• Excerpt provided:
== == ==
Run the TPC-H benchmark on OceanBase Database|V4.2.5| docs|Distributed Database

Run the TPC-H benchmark on OceanBase Database

Last Updated：2025-01-02 01:58:39 Updated

Introduction to TPC-H

TPC-H is a business intelligence test set developed by the Transaction Processing Performance Council (TPC) of the United States to simulate the decision-making process of applications. It is commonly used in academia and industry for evaluating the performance of decision support applications. This BI benchmark comprehensively evaluates the overall business computing capabilities of decision support systems and imposes high requirements on vendors of such systems. Due to its universal and practical business value, TPC-H is widely used in credit analysis and credit card analysis of banks, telecom operation analysis, tax analysis, and tobacco industry decision analysis.

The TPC-H benchmark is the successor of TPC-D, a benchmark developed by TPC in 1994 for decision support systems. TPC-H implements a data warehouse in the Third Normal Form (3NF) that contains eight basic relationships. The main evaluation metric is the response time of each query from its submission to the return of results. The TPC-H benchmark measures the number of queries executed per hour (QphH@size) in a database. H indicates the average number of complex queries executed per hour and size indicates the scale of the database. This metric reflects the query processing capacity of a database system. The TPC-H benchmark is modeled based on real-world production and operation environments. This enables it to evaluate some key performance metrics that cannot be evaluated by other benchmarks. The TPC-H benchmark fills the gap in data warehouse testing and encourages database vendors and research institutions to push the decision support technology to its limit.

Overview

This topic describes how to run the TPC-H benchmark on OceanBase Database in the following ways:

Automatically perform the TPC-H benchmark by using OceanBase Deployer (obd).
== == ==
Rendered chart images
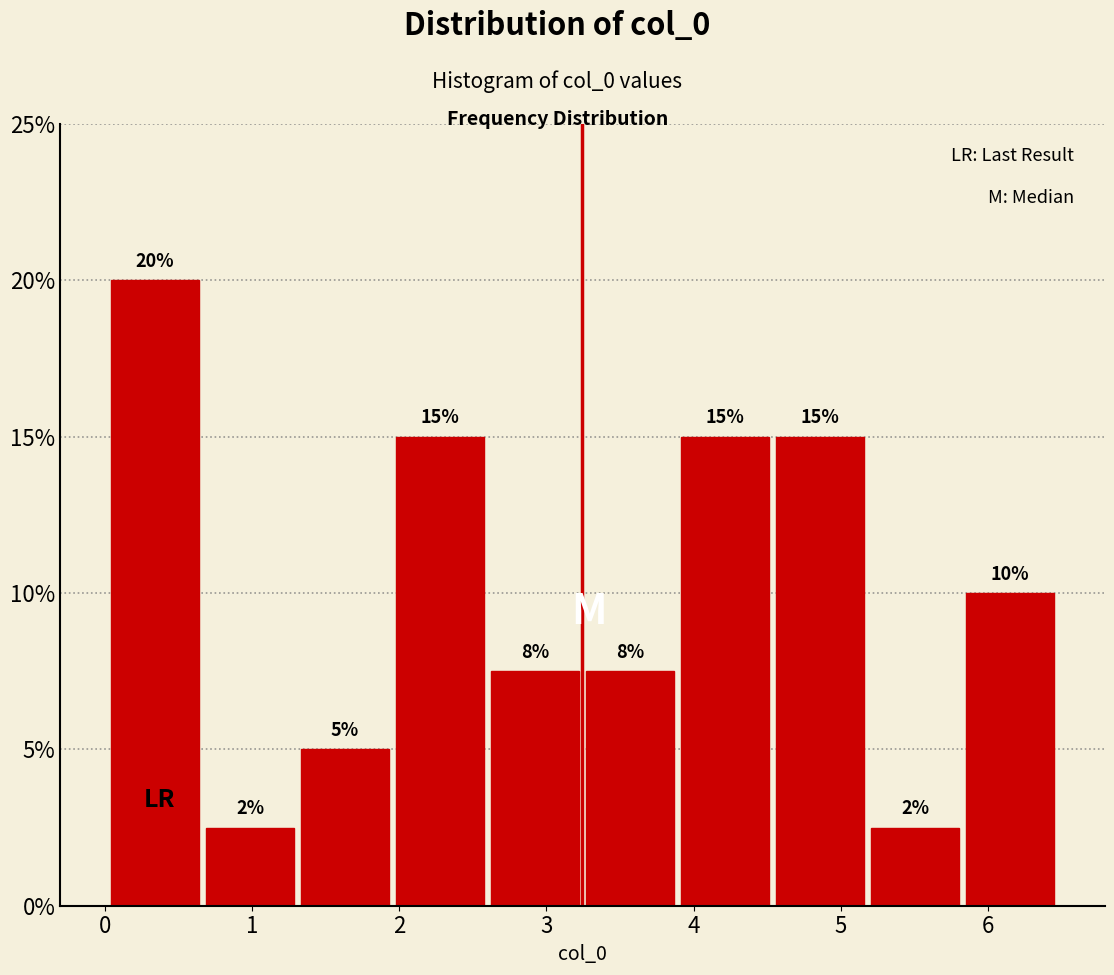

Which range on the x-axis has the tallest bar?

0.0 to 0.7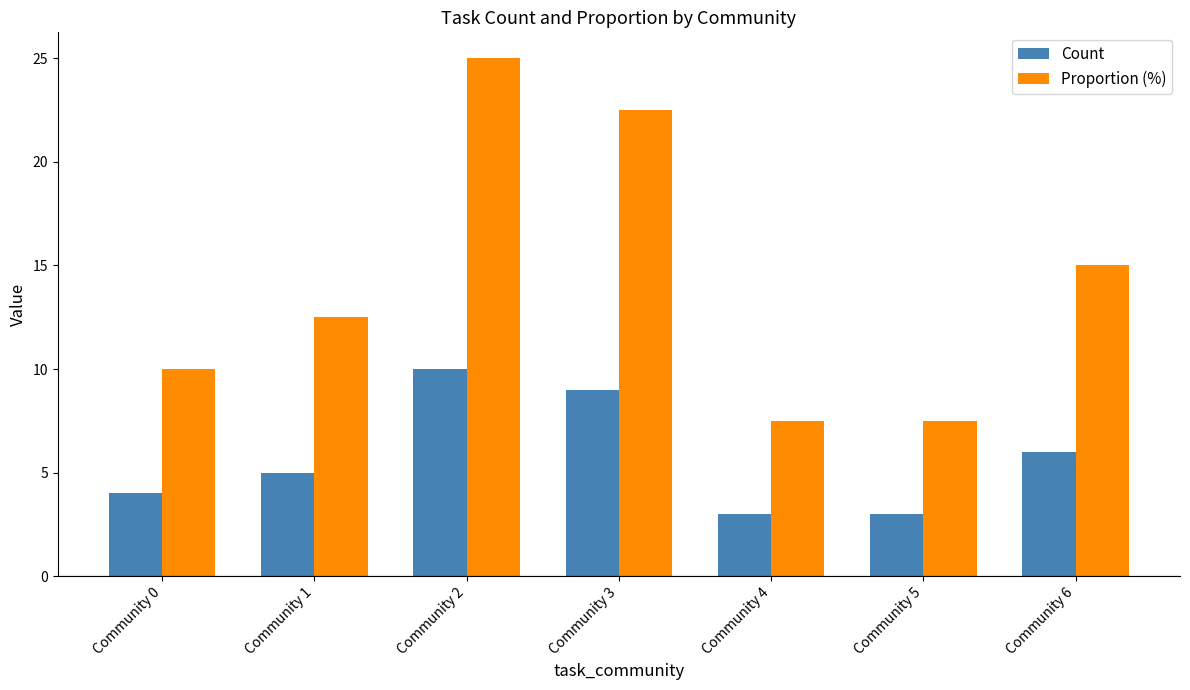

At Community 6, list the series in order from largest to smallest.

Proportion (%), Count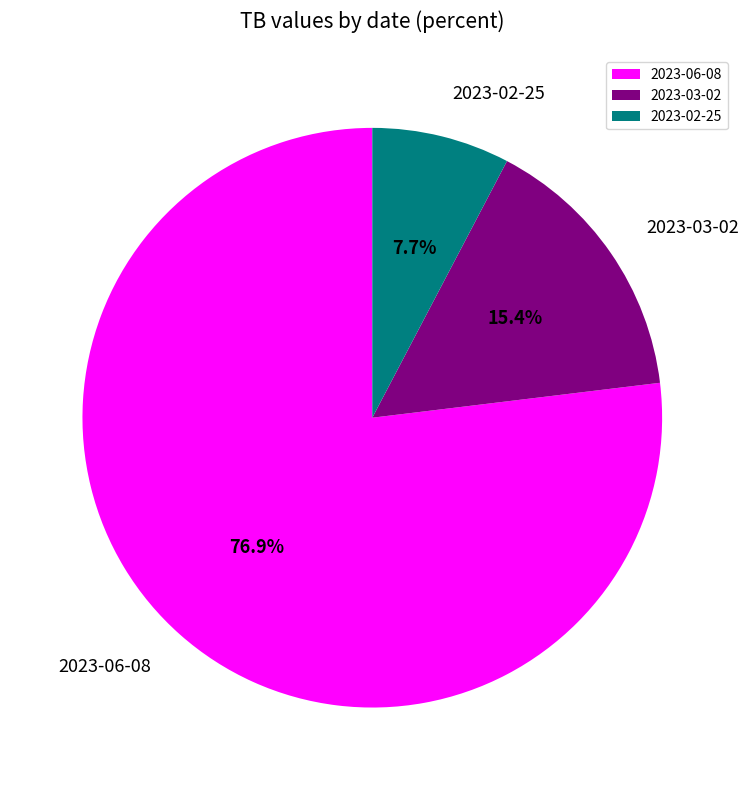

To the nearest percent, what is the average slice percentage?

33%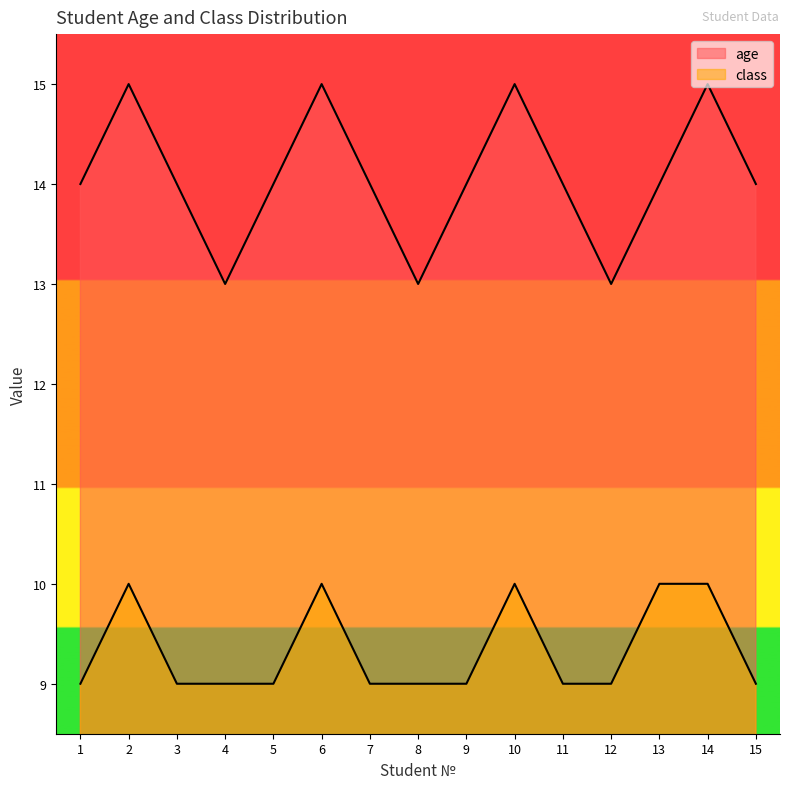

Reading right to left, transcribe all the data shown in this chart.

age: 14	15	14	13	14	15	14	13	14	15	14	13	14	15	14
class: 9	10	10	9	9	10	9	9	9	10	9	9	9	10	9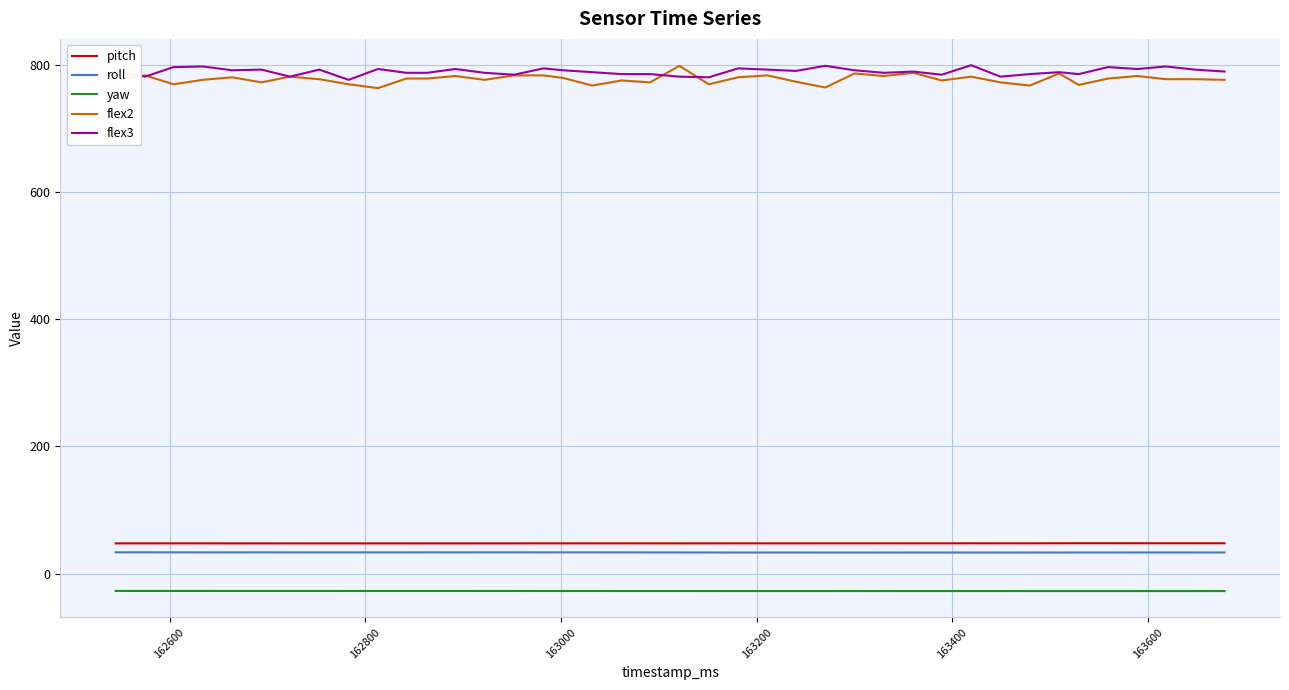

What is the maximum value shown in the chart?

799.0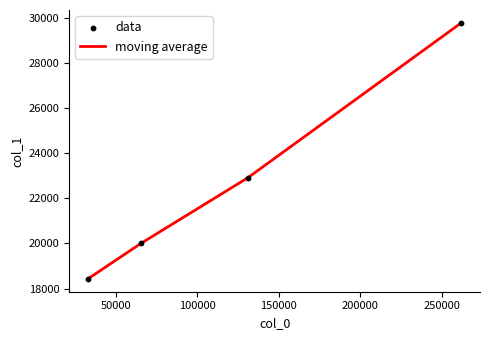

True or false: there are more than 0 points higher than both neighbors.

False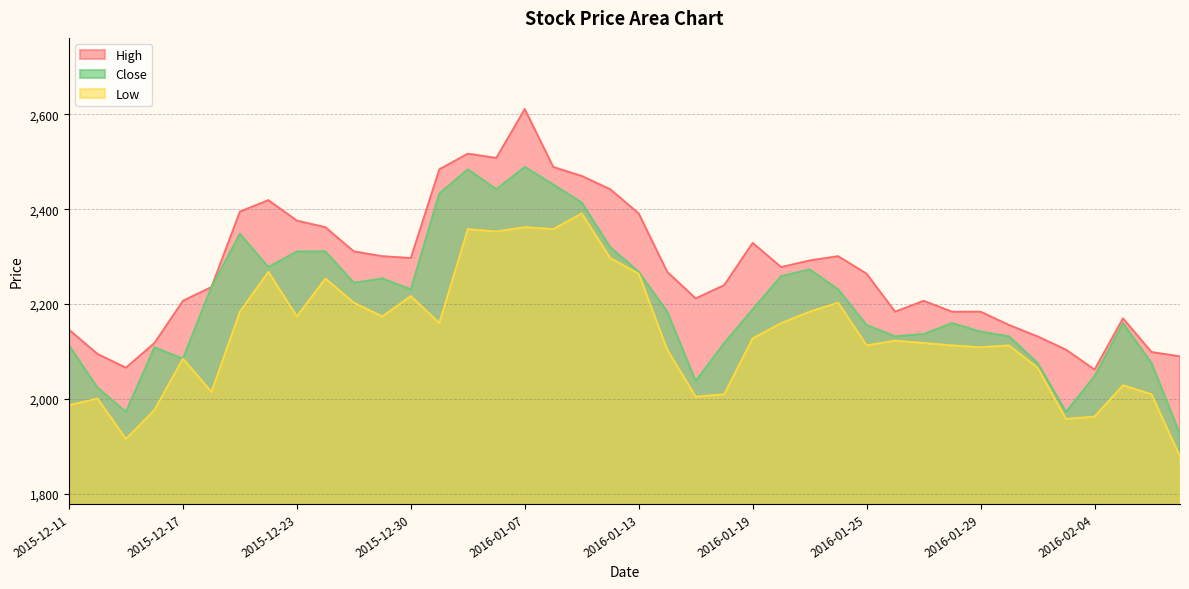

What position from the right is 2015-12-15?

38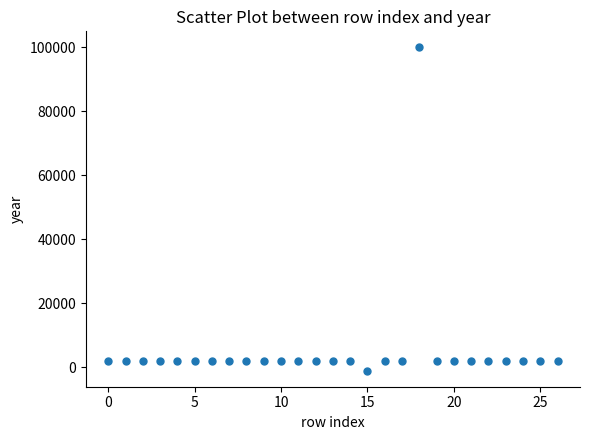

What is the range of Y values (max minus min)?

101000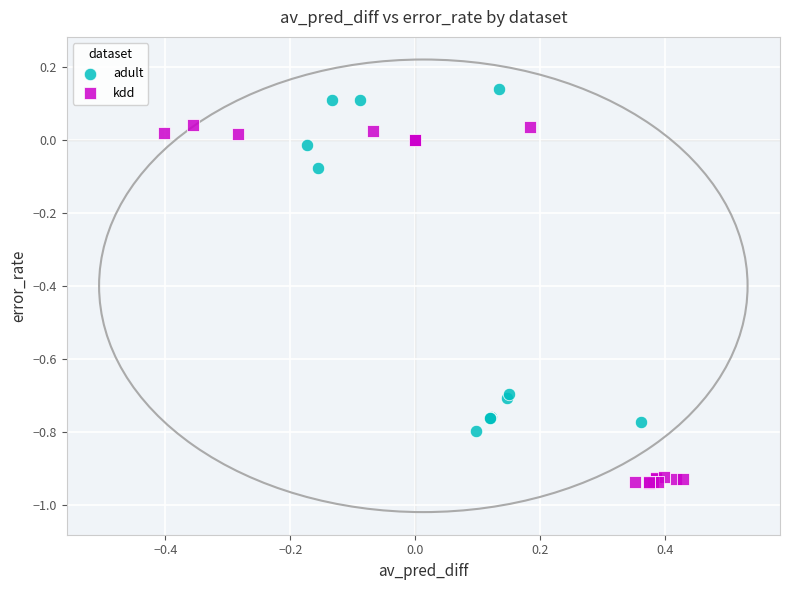

Which series has the largest Y range (max minus min)?

kdd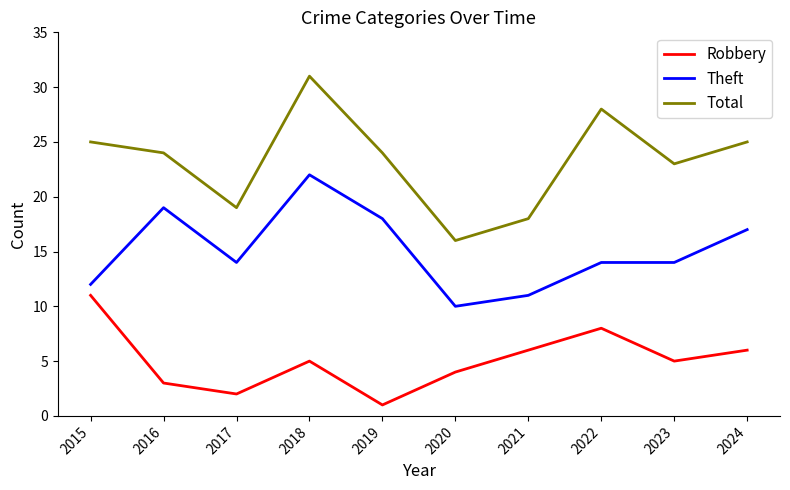

The value of Total at 2020 is 9. True or false?

False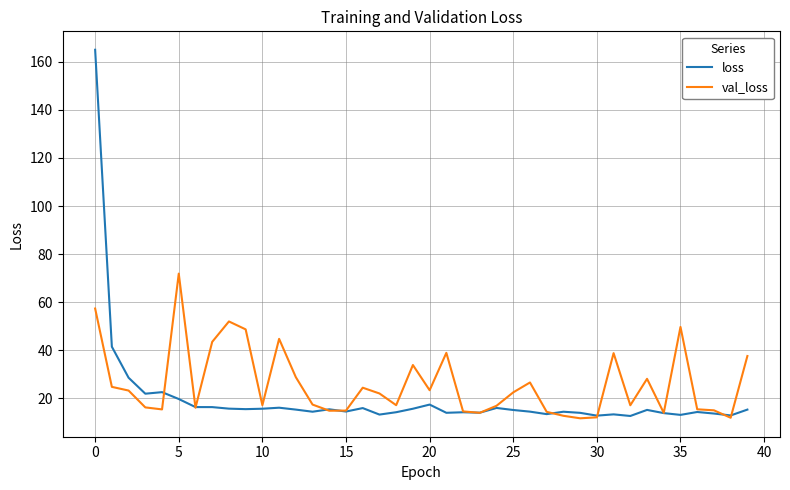

List the series in order of their peak value, highest first.

loss, val_loss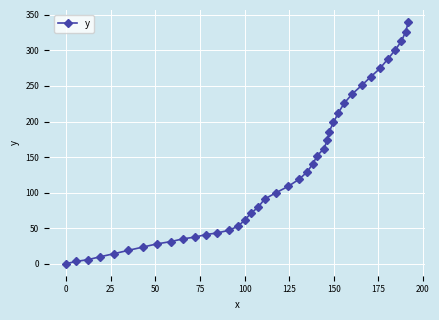

What is the difference between the maximum and minimum values?

339.9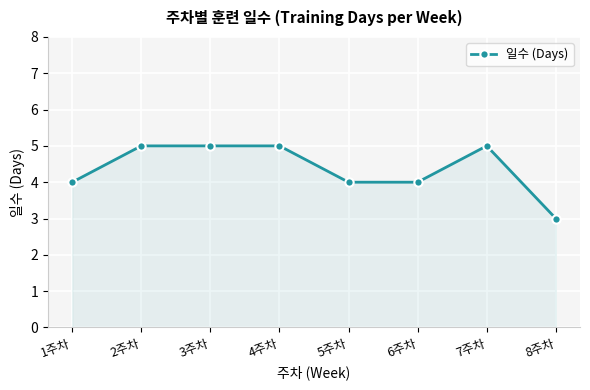

Count the values in the range 4 to 5.

7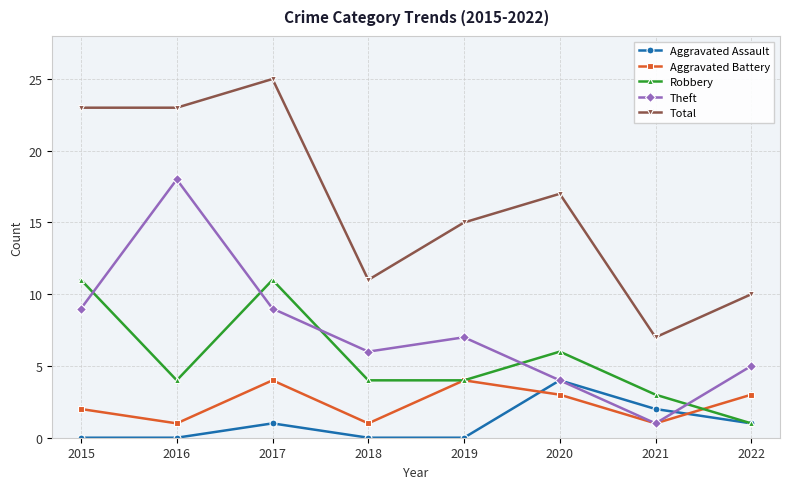

What is the approximate value of Aggravated Battery at 2017?

4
== == ==
• Requirement: From the TPC-H benchmark page, write out the stretch from "Run the TPC-H benchmark on OceanBase Database|V4.2.5|" through "industry decision analysis.". None of the material is required here.

• Task answer:
Run the TPC-H benchmark on OceanBase Database|V4.2.5| docs|Distributed Database

Run the TPC-H benchmark on OceanBase Database

Last Updated：2025-01-02 01:58:39 Updated

Introduction to TPC-H

TPC-H is a business intelligence test set developed by the Transaction Processing Performance Council (TPC) of the United States to simulate the decision-making process of applications. It is commonly used in academia and industry for evaluating the performance of decision support applications. This BI benchmark comprehensively evaluates the overall business computing capabilities of decision support systems and imposes high requirements on vendors of such systems. Due to its universal and practical business value, TPC-H is widely used in credit analysis and credit card analysis of banks, telecom operation analysis, tax analysis, and tobacco industry decision analysis.